[Exercise description]: Revise the data from the line with "Open: median 23.5, box" through the end of the data, replacing "slice" with "wedge" and leaving everything else unchanged. Leave the pictures out of your answer.

[Short-answer chart tasks]:
+ + + + +

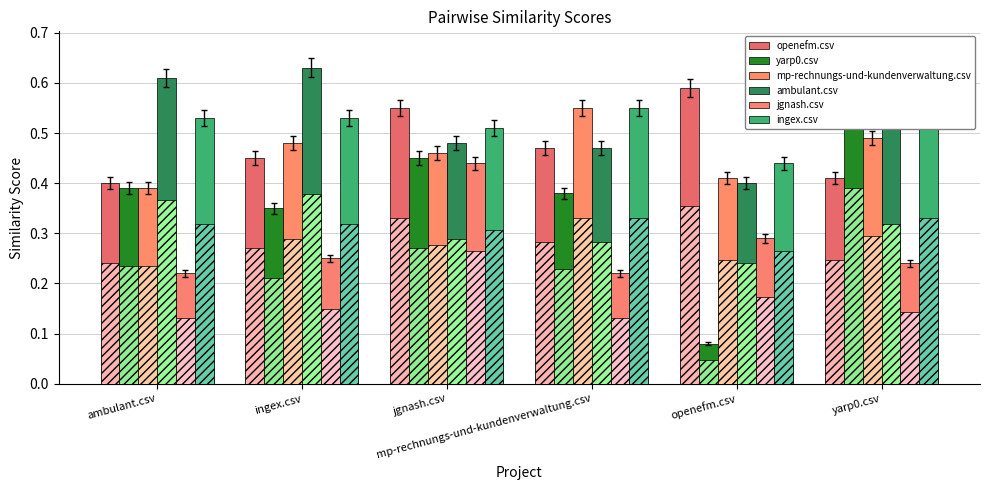

At which label is mp-rechnungs-und-kundenverwaltung.csv closest to 0?

ambulant.csv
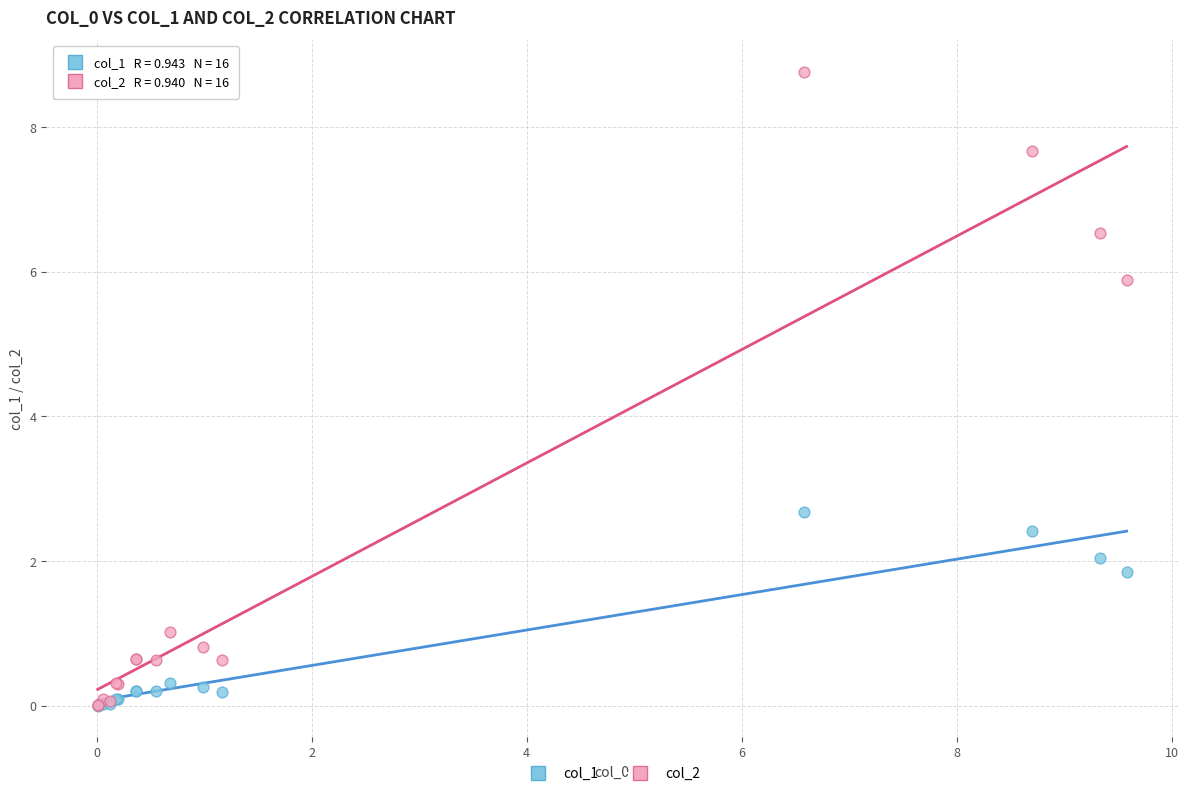

Which series has the largest Y range (max minus min)?

col_2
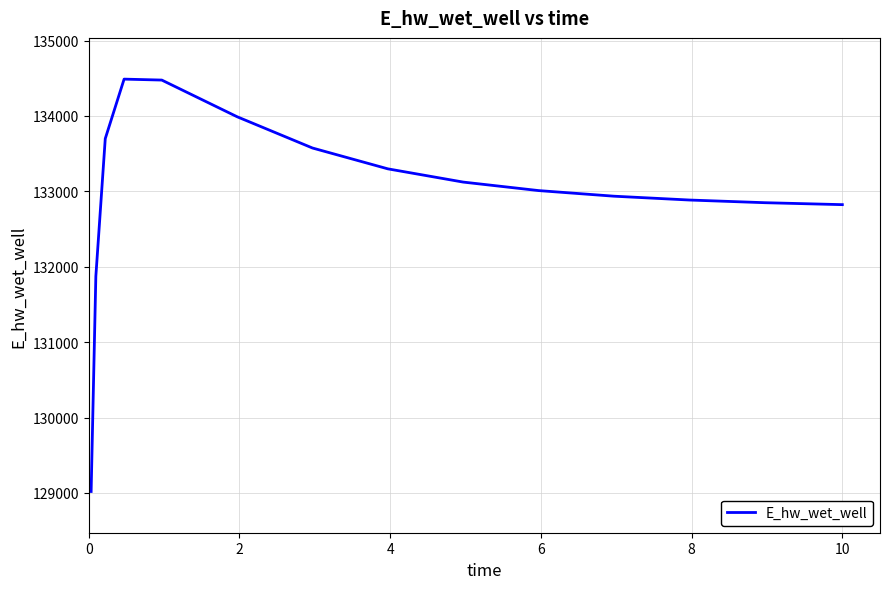

What is the smallest value displayed?

129018.6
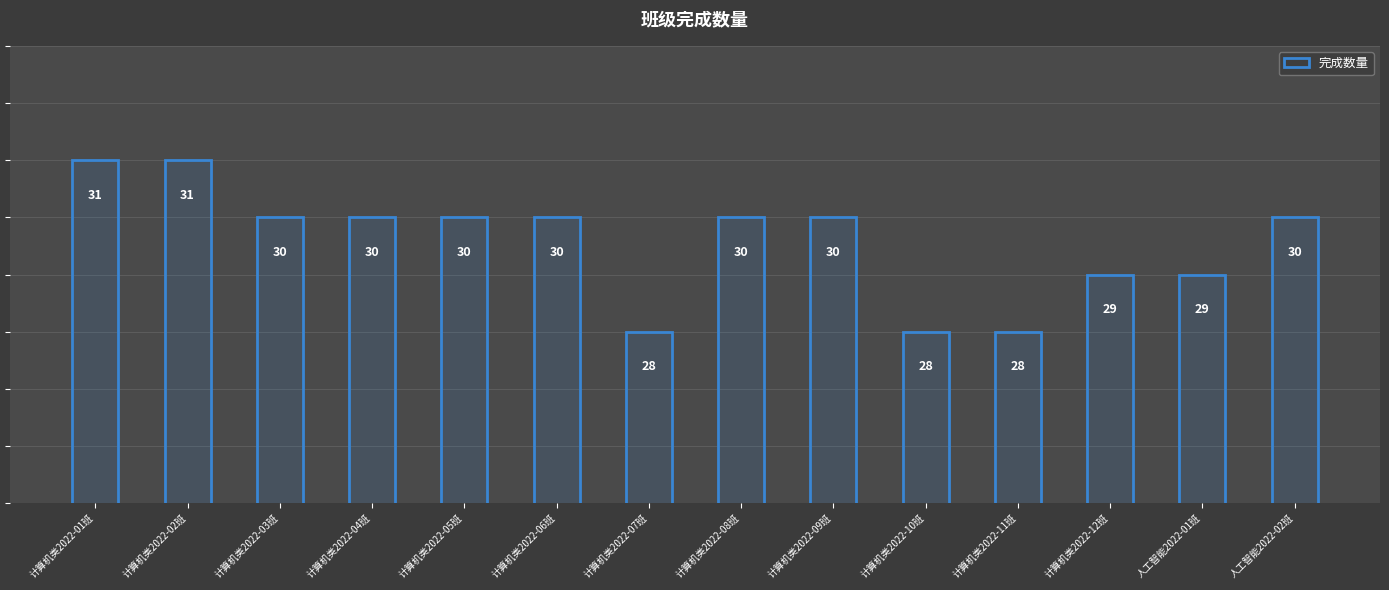

True or false: the data shows 30 at 计算机类2022-08班.

True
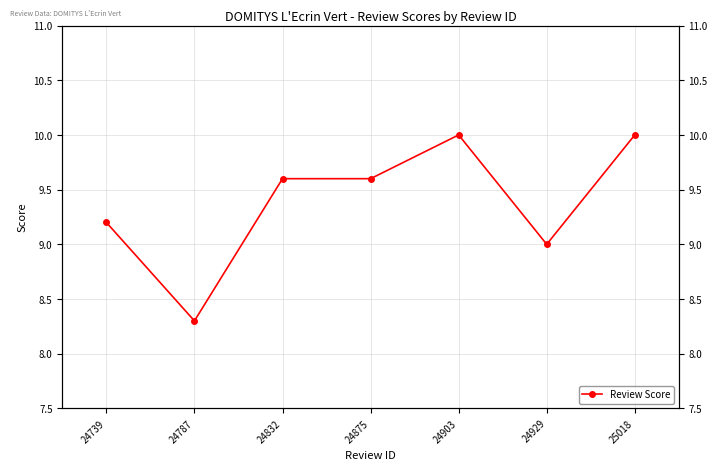

Is this an area chart (filled region under the line)?

No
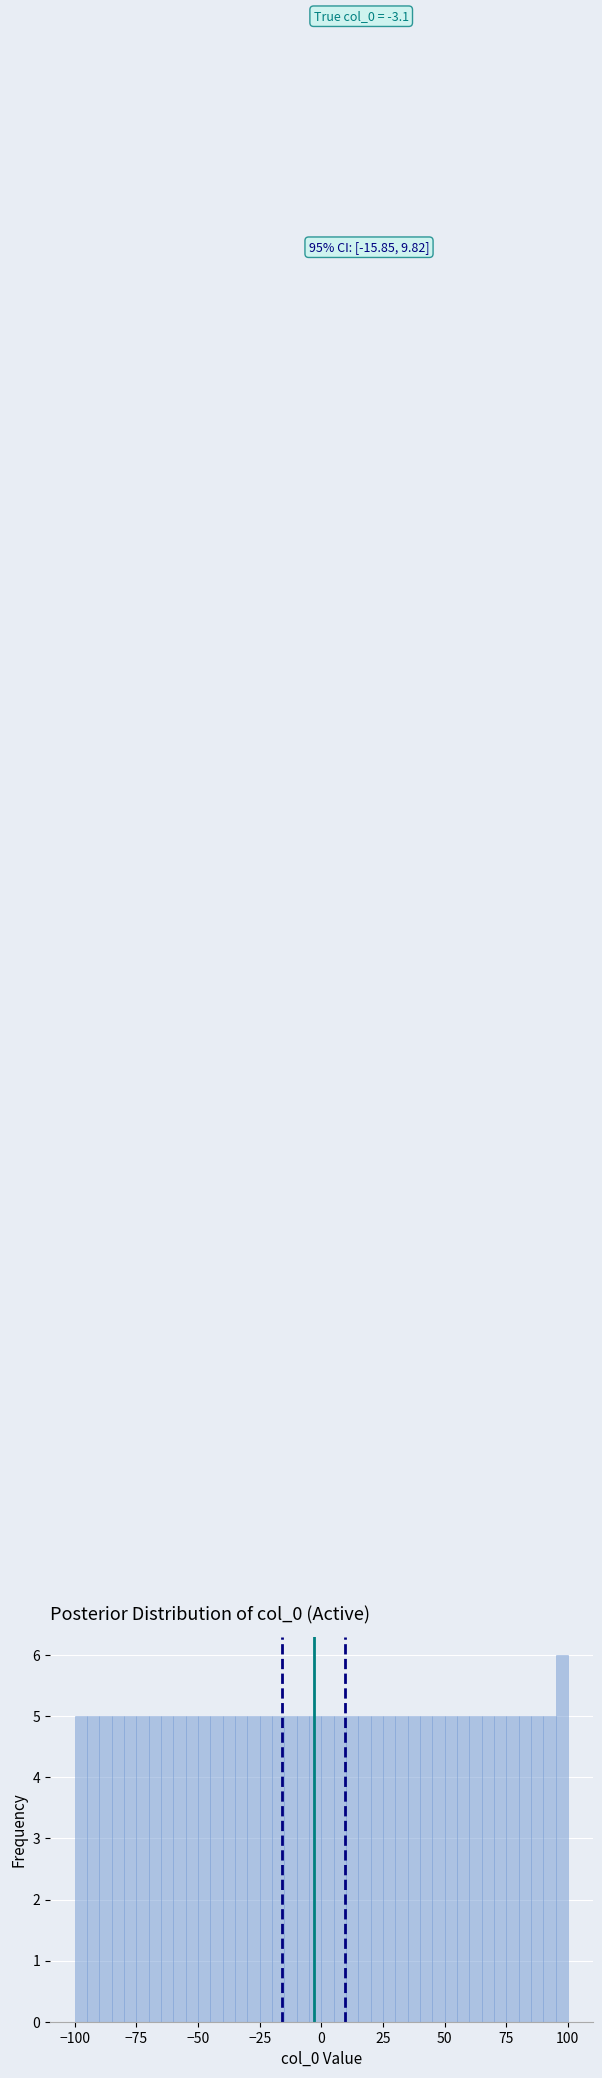

Read against the x-axis, roughly where is the centre of the tallest bar?

100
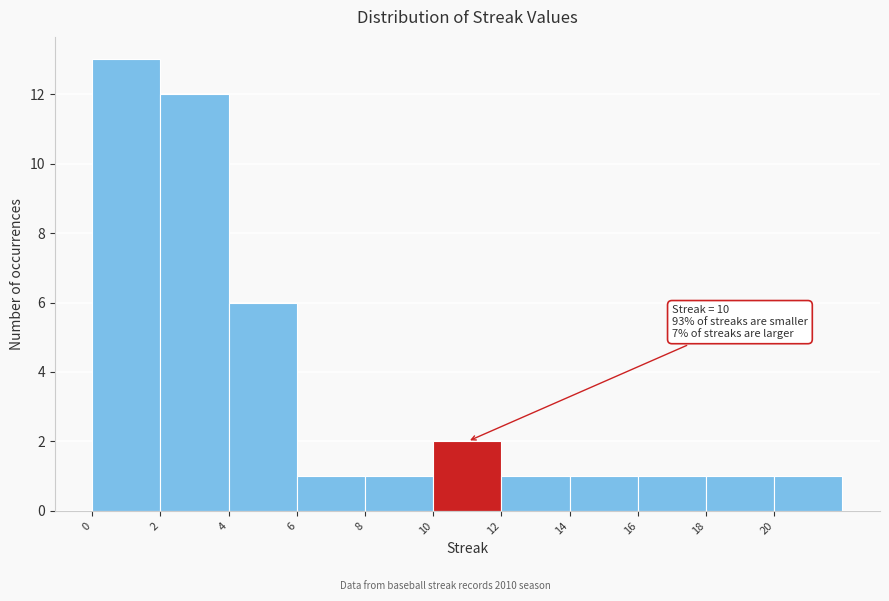

Which range on the x-axis has the tallest bar?

0 to 2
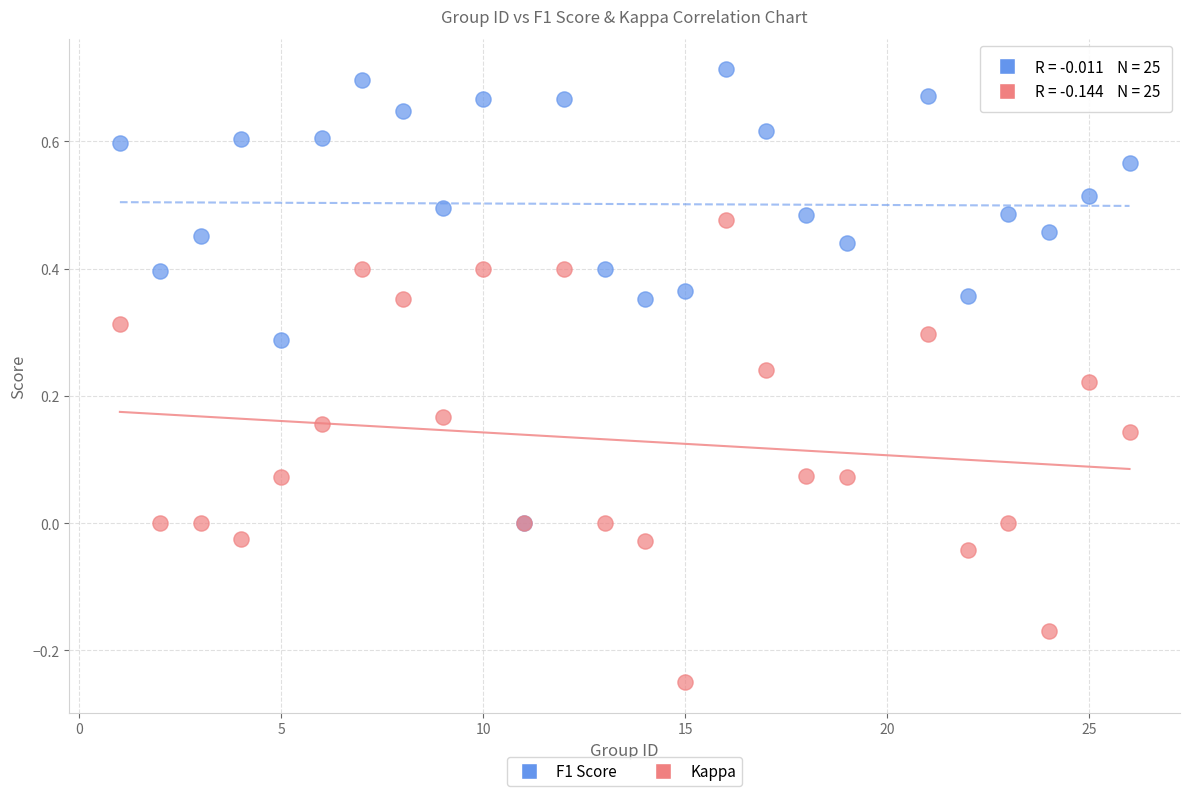

What are all the series names shown in the legend?

F1 Score, Kappa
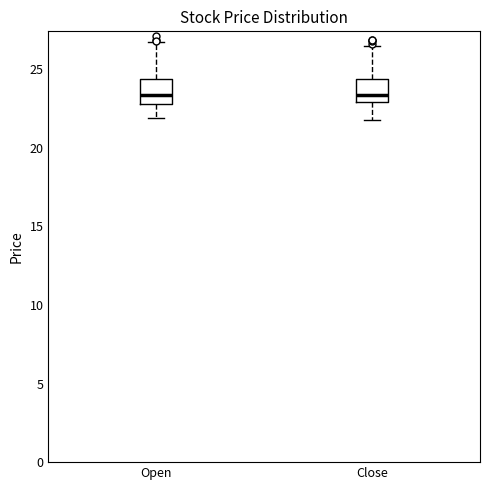

Reading left to right, read every box against the y-axis: the position of its median line, the range the box covers, and the ends of its whiskers. The values are not printed on the chart, so give them approximately, as read against the axis.

Open: median 23.5, box 23.0 to 24.5, whiskers 22.0 to 26.5
Close: median 23.5, box 23.0 to 24.5, whiskers 22.0 to 26.5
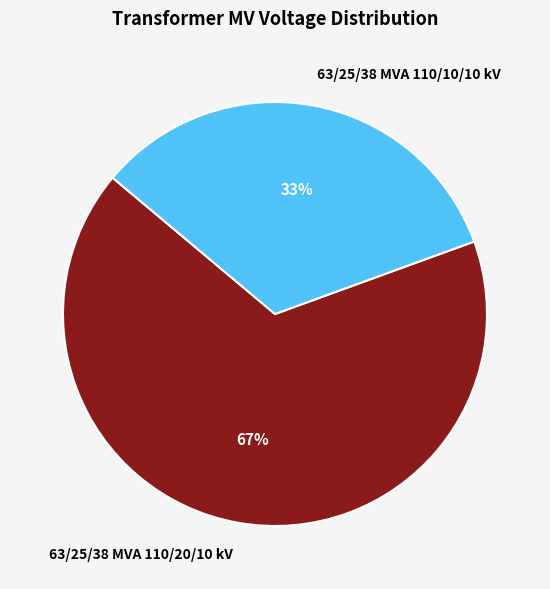

Which slice is the smallest?

63/25/38 MVA 110/10/10 kV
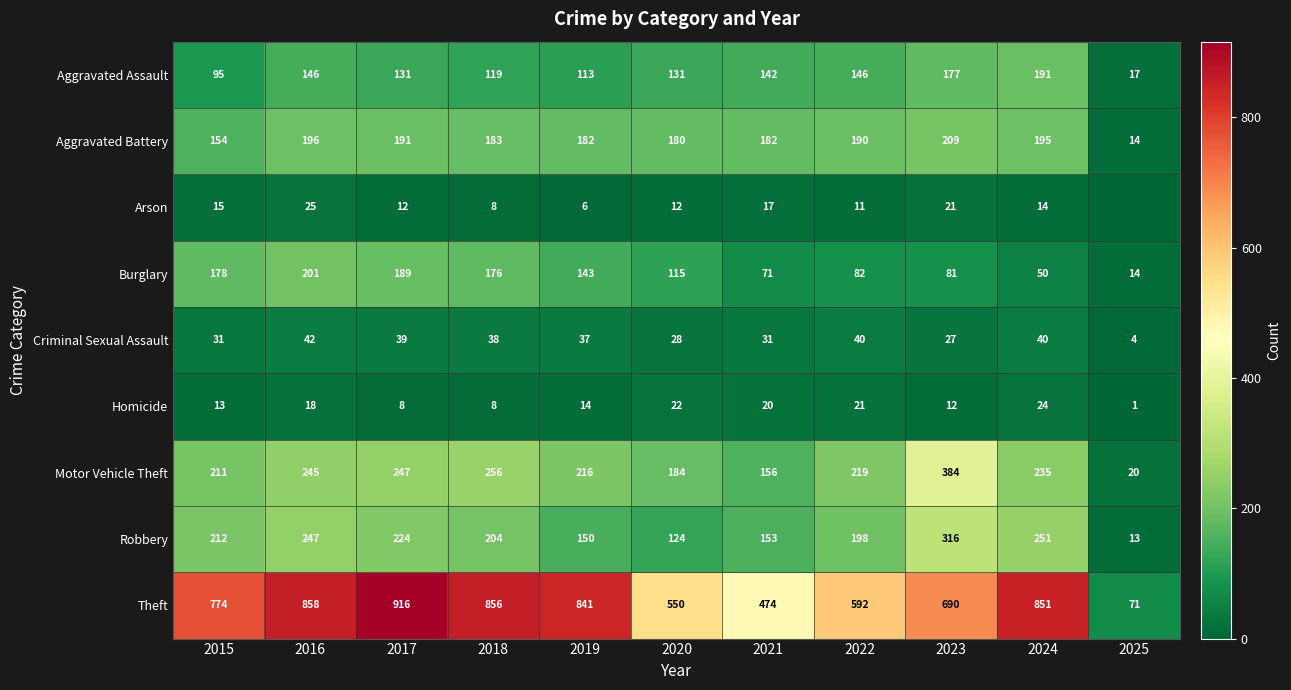

At which label does Motor Vehicle Theft reach its minimum?

2025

+ + + + +

[Expected answer]:
Open: median 23.5, box 23.0 to 24.5, whiskers 22.0 to 26.5
Close: median 23.5, box 23.0 to 24.5, whiskers 22.0 to 26.5

Which wedge is the smallest?

63/25/38 MVA 110/10/10 kV

At which label does Motor Vehicle Theft reach its minimum?

2025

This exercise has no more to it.